* **TASK PROMPT**
Report every line from the following entries that contains the string "pages".

* **TASK INPUTS**
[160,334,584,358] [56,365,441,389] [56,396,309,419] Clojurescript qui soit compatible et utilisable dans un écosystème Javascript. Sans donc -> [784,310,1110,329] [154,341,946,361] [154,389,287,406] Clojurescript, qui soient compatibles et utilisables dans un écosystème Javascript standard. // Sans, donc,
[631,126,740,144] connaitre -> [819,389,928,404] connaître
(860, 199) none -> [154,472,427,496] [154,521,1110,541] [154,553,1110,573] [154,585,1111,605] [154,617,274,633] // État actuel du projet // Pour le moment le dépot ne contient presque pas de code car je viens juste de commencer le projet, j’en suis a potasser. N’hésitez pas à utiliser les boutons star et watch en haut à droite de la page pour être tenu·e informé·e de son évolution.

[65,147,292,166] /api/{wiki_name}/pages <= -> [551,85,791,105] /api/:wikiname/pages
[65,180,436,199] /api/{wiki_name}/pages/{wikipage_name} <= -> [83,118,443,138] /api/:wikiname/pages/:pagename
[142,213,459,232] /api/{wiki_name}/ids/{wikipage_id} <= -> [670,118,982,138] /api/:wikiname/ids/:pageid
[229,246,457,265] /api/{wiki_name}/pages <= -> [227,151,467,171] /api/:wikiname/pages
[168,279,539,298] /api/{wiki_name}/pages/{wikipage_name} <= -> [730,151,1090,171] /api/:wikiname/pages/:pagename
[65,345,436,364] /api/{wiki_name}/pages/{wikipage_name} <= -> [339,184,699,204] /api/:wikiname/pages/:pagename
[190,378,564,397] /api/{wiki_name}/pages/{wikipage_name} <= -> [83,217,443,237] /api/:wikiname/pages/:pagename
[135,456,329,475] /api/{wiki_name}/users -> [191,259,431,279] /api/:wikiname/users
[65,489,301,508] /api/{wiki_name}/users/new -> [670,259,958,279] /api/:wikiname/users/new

* **TASK OUTPUT**
[65,147,292,166] /api/{wiki_name}/pages <= -> [551,85,791,105] /api/:wikiname/pages
[65,180,436,199] /api/{wiki_name}/pages/{wikipage_name} <= -> [83,118,443,138] /api/:wikiname/pages/:pagename
[229,246,457,265] /api/{wiki_name}/pages <= -> [227,151,467,171] /api/:wikiname/pages
[168,279,539,298] /api/{wiki_name}/pages/{wikipage_name} <= -> [730,151,1090,171] /api/:wikiname/pages/:pagename
[65,345,436,364] /api/{wiki_name}/pages/{wikipage_name} <= -> [339,184,699,204] /api/:wikiname/pages/:pagename
[190,378,564,397] /api/{wiki_name}/pages/{wikipage_name} <= -> [83,217,443,237] /api/:wikiname/pages/:pagename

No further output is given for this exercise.